A web app that blended augmented reality and artificial intelligence to create an interactive user experience for the Heineken® Formula 1 campaign. The campaign was the first time a brand has used web-based AR technology to power a live competition globally.
In June I was contracted to develop the image recognition component of the Heineken® AR Cheers Campaign. I was given six weeks to create the Heineken® logo detection logic, which needed to fit the following criteria:
- Be lightweight, and quick enough to operate over a mobile browser without exceeding user bandwidth limits
- Able to accurately detect multiple variant Heineken® logos in the same picture
- Recognize the following logos:
Recognizing Each Heineken® Logo
One of the most important, and most challenging, aspects of any machine learning project is the training data. The more varied data you have, the more accurate the end result will be in a production environment. Finding photos of beer online isn’t an issue, Untappd has an active user base logging each time they drink a beer with an accompanying photo, and after some quick web scraping and cleaning, I was able to generate a training set containing thousands of unique Heineken® photos. The issue was that the Heineken® F1 Singapore bottle was unreleased at the time, which means it wasn’t on Untappd, meaning all the training data for it had to be created.
Luckily, we were shipped sample F1 bottles to train with. However, only so many images can be generated in-house, and they certainly wouldn’t get close to replicating the production environment. We did our best, creating around 500 images of the F1 bottle in different scenarios (outside, inside, on the street, in nature, etc) with different viewing angles and liquid levels. Still, 500 images pales in comparison to the thousands of other Heineken® samples, which would’ve lead to an unbalanced model leaning heavily towards everything except the F1 bottle. Somehow we needed to come up with more training data to round out the final model, but production was running tight and we could only spend so long collecting data.
The solution was to utilize OpenCV to programmatically introduce randomness to the photos we’d already taken, creating a close-enough representation of different environments.
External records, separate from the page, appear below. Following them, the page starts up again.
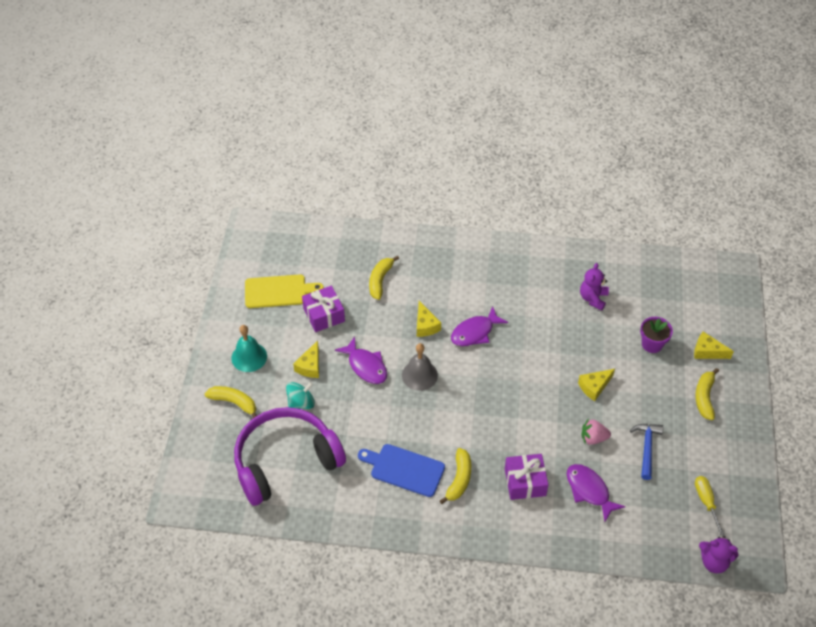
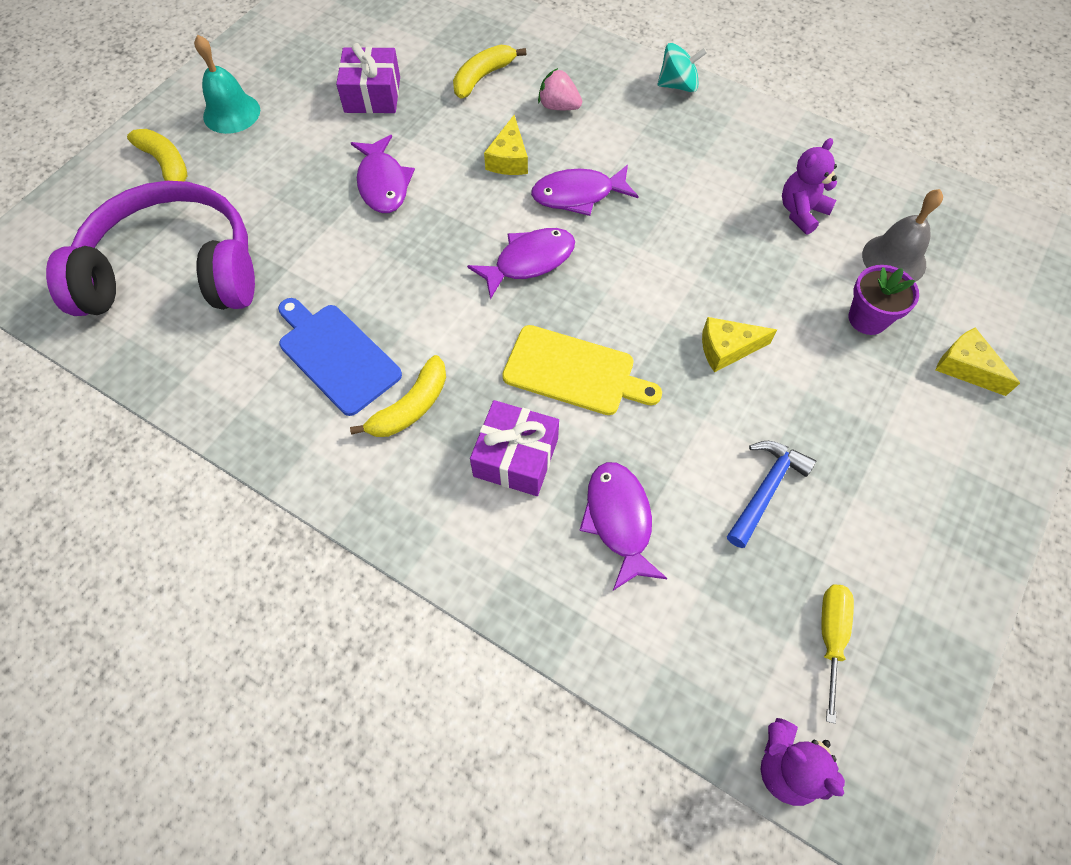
camera: 25 degrees right, 10 degrees up
yellow cutting board [245,274,324,308] -> yellow cutting board moved to [502,325,662,415]
turquoise spinning top [286,382,315,409] -> turquoise spinning top moved to [658,43,707,92]
yellow cheese [293,340,319,378] -> none
grey bell [402,343,438,391] -> grey bell moved to [862,189,943,282]
pink strawberry [582,419,611,445] -> pink strawberry moved to [538,68,582,110]
yellow banana [695,368,719,420] -> none
none -> purple fish [467,228,575,300]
The following features were randomly changed, with an allowance of 5% variance, in order to create the rest of the F1 dataset: horizontal flip, crop, scale, brightness, contrast, hue, saturation, color, and noise. The end result was a dataset closely matching what was scraped from Untappd, both in size and image variance.
Detecting Multiple Logos
After training the intial dataset for a hundred thousand iterations I ran it through some test videos and immediately noticed some issues. With all of our training data primarily being single objects, the model had no exposure detecting multiple logos at the same time. Good news was that there was already a pipeline set up for generating fake-real data, making the solution as simple as capturing, and labeling, more photos with a focus of presenting as many permutations of the bottles and glasses we could.
Limiting False Positives
Once the multiple-detection issue was fixed, the model was close to being finalized and entered beta testing within the overall development team. The expanded user testing revealed that the model was incorrectly identifying other labels that closely resembled the target Heineken® logos. This required going back to Untappd and scraping more images of conflicting brands to feed into the model during training. The actual labels of the brands didn’t matter, all that mattered was that the model didn’t falsely identify them as Heineken®, this allowed me to simply group them all as “other” and ignore them in the final model’s output.
Now all the required data to train the Heineken® detection model had been created, what was left was to retrain the model and hope for the best come launch.
The final model utilized the MobileNet architecture, allowing it to fit within the speed constraints, running a sharded Flask instance on AWS. This ensured that any client, anywhere, could query the custom Flask API with an image, and almost immediately receive back where each logo was in the image, labeled by type, as well as the total logo count.
After all was said and done, the final model was able to accurately detect any variation of the logos listed above. One small caveat of this was that it performed much better when the bottles or glasses were closer to the camera, and in hand. This can be attributed to the training set, both Untappd and ours, being heavily focused on the objects being held in hand and close to the camera. Ultimately the requirement for the logos to be closer to the camera didn’t detract from the final product, seeing as it was what the final product was going for. The customer wanted the app to be focused on the Heineken® brand, so the expectation was that their products would be front and center for each raffle submission.
The gifs below highlight some more example environments we ran the model through. You can notice the false positive issue within in the liquor store example as the model makes a few false detections when it flashes past some corona bottles. This is due to the motion blur, and was mostly fixed above, but as an added precaution the app required the users to hold the phone steady prior to making a prediction.
This project was the first time I’ve released a machine learning model into a live production environment. In doing so I was introduced to the entire machine learning development pipeline, from data retrieval, to user testing, and finally release and maintenance.
One of the key takeaways was how much training data needs to be reflective of the final environment. In the beginning I thought that training on individual logos would be enough to meet all the model requirements. However, that proved not to be the case, and the overabundance of single-logo training data actually impeded the model development timeline, pushing back beta testing which in turn limited the time between beta and release.
I am now fully aware of the long turnaround time in fixing a model and, if it isn’t properly accounted for, how it can easily push back the development timeline. Moving forwards I will be more cognisant of including model retraining, and additional data collection, costs in my initial estimates.